Des chiffres qui contredisent les données officielles
Les données du baromètre FHF viennent contredire frontalement les chiffres communiqués il y a quatre mois par le Syndicat National des Ophtalmologistes de France (SNOF), qui annonçait un délai d’attente moyen ramené à seulement 18 jours en 2025. Ce constat alarmant avait déjà été anticipé il y a un an par une étude de LYLEOO, une société spécialisée en téléophtalmologie. Cette dernière révélait que 55 des 96 départements français manquaient d’ophtalmologues, créant de véritables déserts médicaux. Des situations critiques sont observées en Haute-Saône (26 % de couverture des besoins) ou en Lozère (37 %), tandis que la Creuse ne compte que 1,5 ophtalmologiste pour tout le département, face à une trentaine d’opticiens.
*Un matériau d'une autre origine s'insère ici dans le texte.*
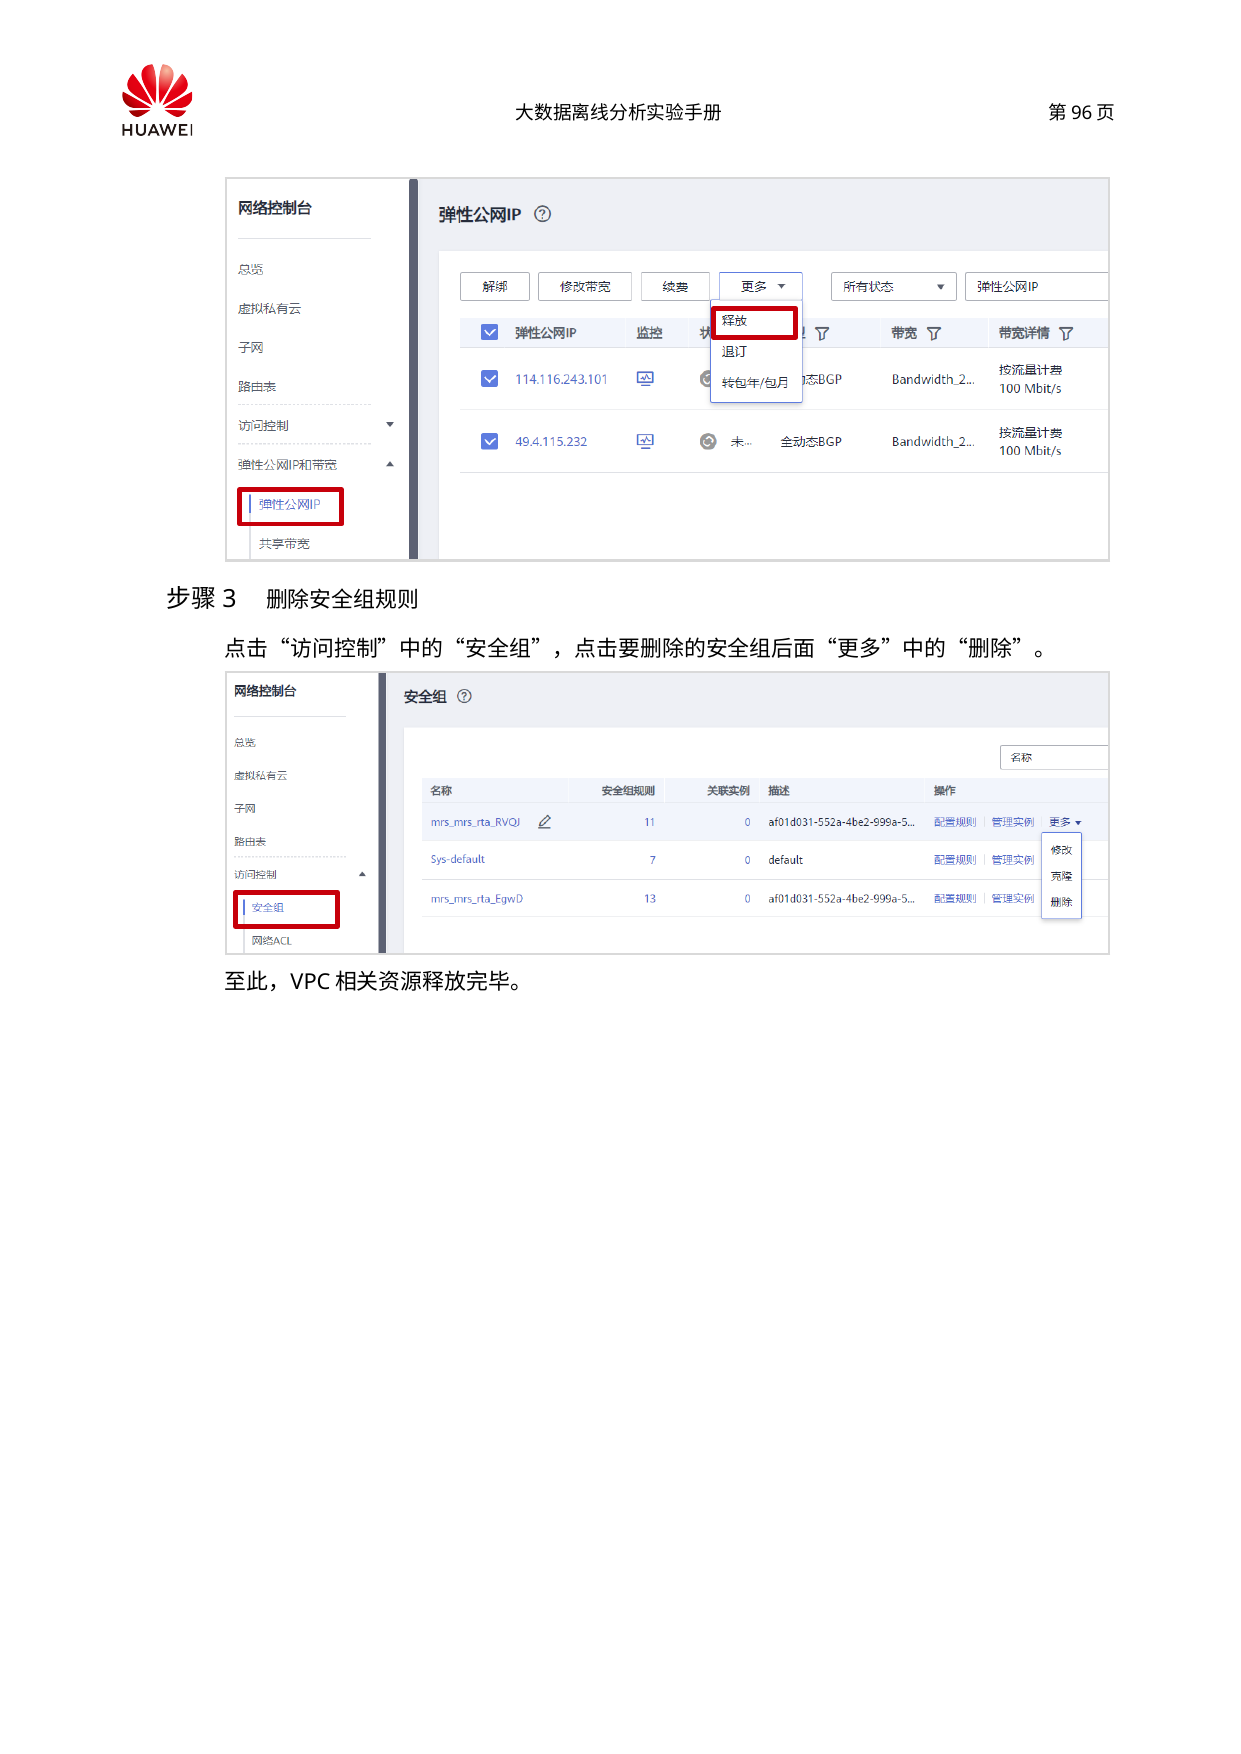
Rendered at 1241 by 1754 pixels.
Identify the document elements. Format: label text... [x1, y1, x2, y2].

text 删除安全组规则 [236, 578, 1122, 614]
picture [122, 64, 193, 136]
text 点击“访问控制”中的“安全组”，点击要删除的安全组后面“更多”中的“删除”。 [224, 631, 1122, 663]
picture [227, 673, 1108, 953]
picture [227, 179, 1108, 559]
text 至此，VPC相关资源释放完毕。 [224, 964, 1122, 995]
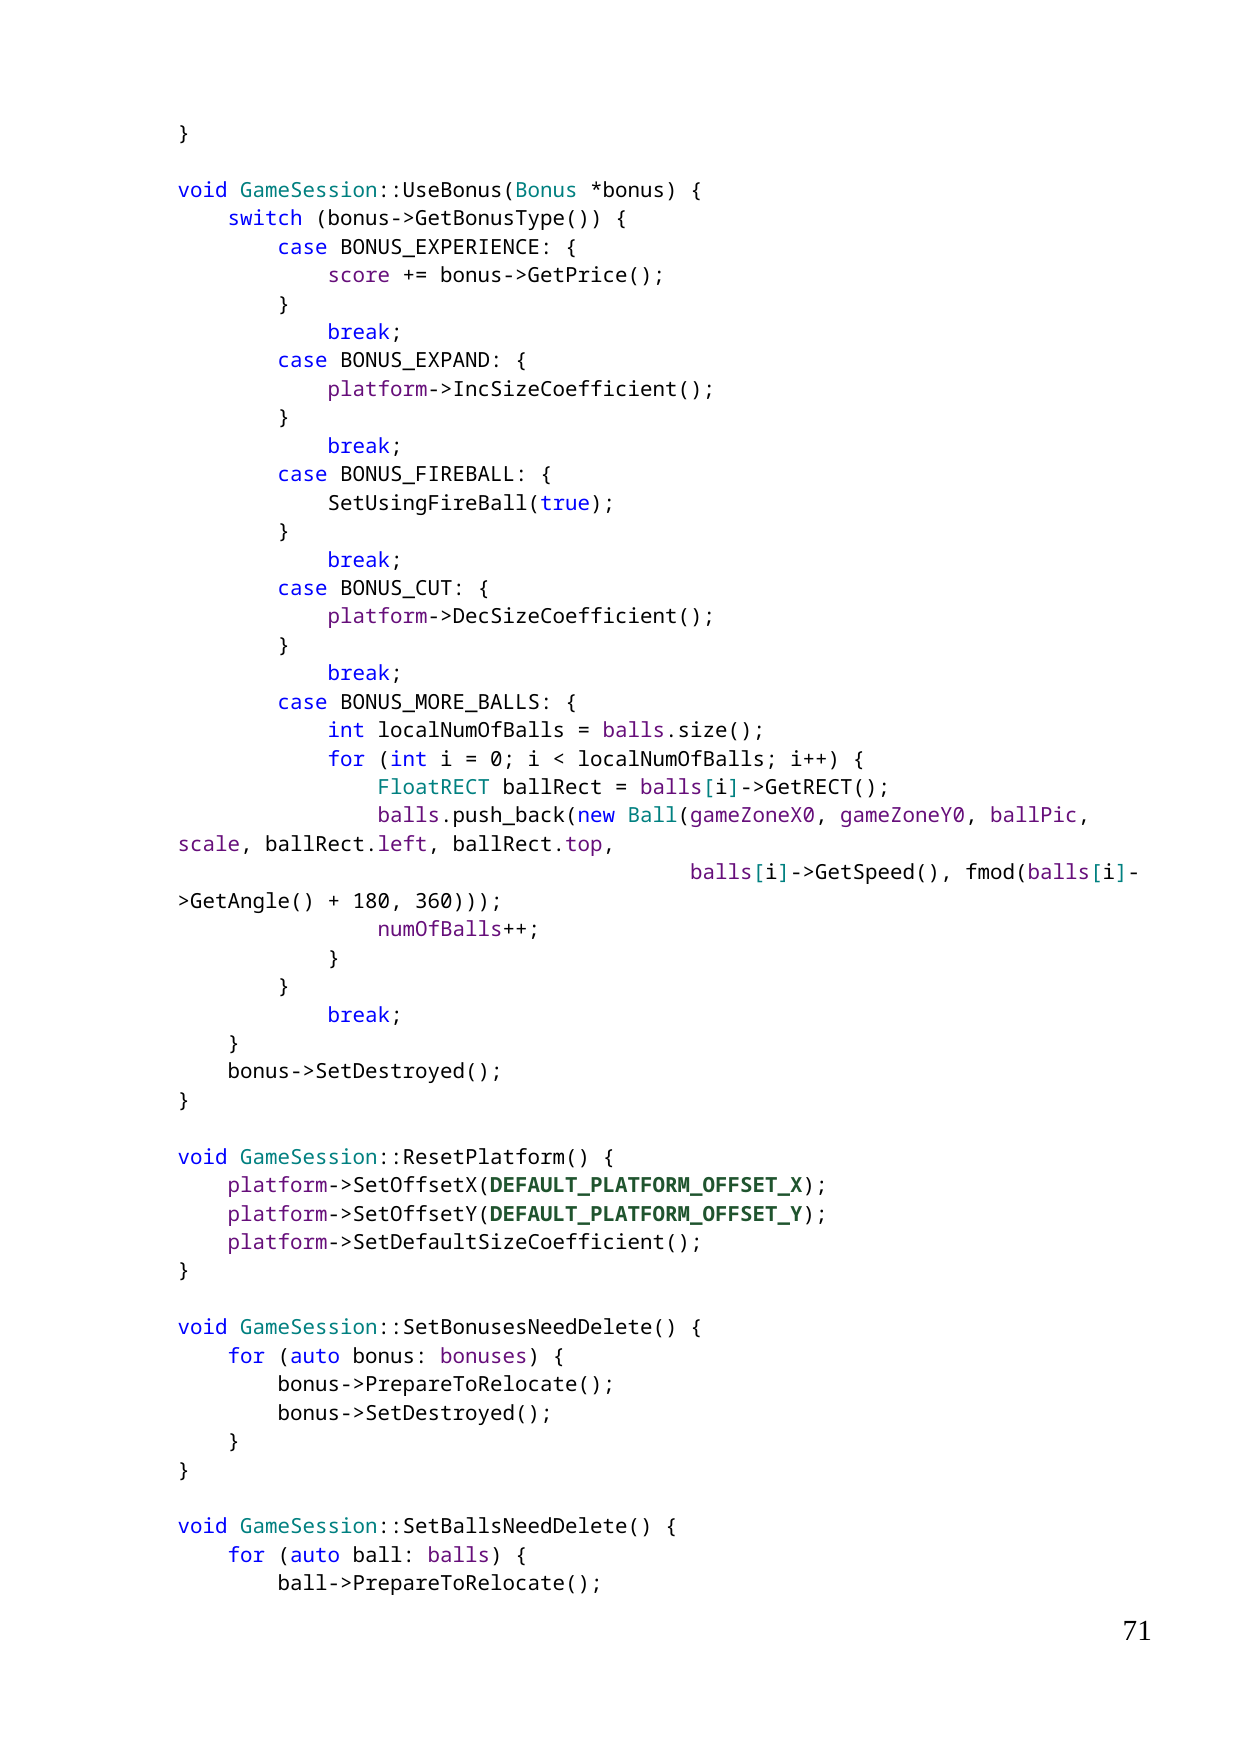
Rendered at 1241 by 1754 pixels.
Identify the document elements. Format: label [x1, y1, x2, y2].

text [177, 118, 1152, 1597]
Les détails de cette analyse sont accessibles via la « Cartographie des inégalités d’accès à l’ophtalmologie en France » (https://lyleoo.com/etude-des-inegalites-acces-ophtalmologie-en-france).
La téléexpertise, une réponse de proximité
Face à cette fracture sanitaire, la téléexpertise émerge comme une solution concrète. Basée aux portes de Sophia Antipolis (Alpes-Maritimes), LYLEOO (lyleoo.com) a développé un réseau de plus de 1 750 magasins d’optique partenaires, soit près d’un sur huit en France, y compris en Outre-mer. Cette initiative s’appuie sur le maillage territorial unique des opticiens pour offrir un accès rapide à un avis médical. Le réseau, composé à 45 % d’indépendants et 55 % de franchisés, permet de désengorger les cabinets d’ophtalmologistes tout en garantissant une prise en charge rapide pour des millions de Français éloignés des soins visuels.
Un modèle sécurisé et réglementé
La solution LYLEOO repose sur un protocole de téléexpertise strict, encadré par le décret du 3 juin 2021 et la loi RIST de 2023. Le processus se déroule en trois étapes claires : l’opticien, en tant qu’auxiliaire de santé, collecte les données du patient à l’aide d’équipements de pointe ; l’ophtalmologiste analyse ensuite le dossier à distance via une plateforme sécurisée ; enfin, le patient reçoit un avis médical et, si nécessaire, une prescription pour des lunettes ou des lentilles en moins de 48 heures. Ce modèle garantit une séparation rigoureuse des compétences, l’ophtalmologiste restant le seul décisionnaire médical. L’entreprise insiste sur son exigence éthique et son respect du cadre déontologique, socle de sa légitimité.
Des résultats concrets et des ambitions fortes
L’efficacité du dispositif est déjà mesurable avec plus de 150 000 dossiers analysés à ce jour. Pour les patients, le service, intégralement pris en charge par l’opticien, est gratuit et accessible. Pour le système de santé, l’acte de téléexpertise n’engendre aucun coût pour la Sécurité Sociale. En fluidifiant le parcours de soins, la solution permet aux ophtalmologistes de se concentrer sur les pathologies plus complexes. Forte de son succès, LYLEOO ambitionne d’étendre son réseau à 3 000 opticiens partenaires d’ici la fin de l’année 2026, afin de renforcer encore davantage l’accès à la santé visuelle pour tous.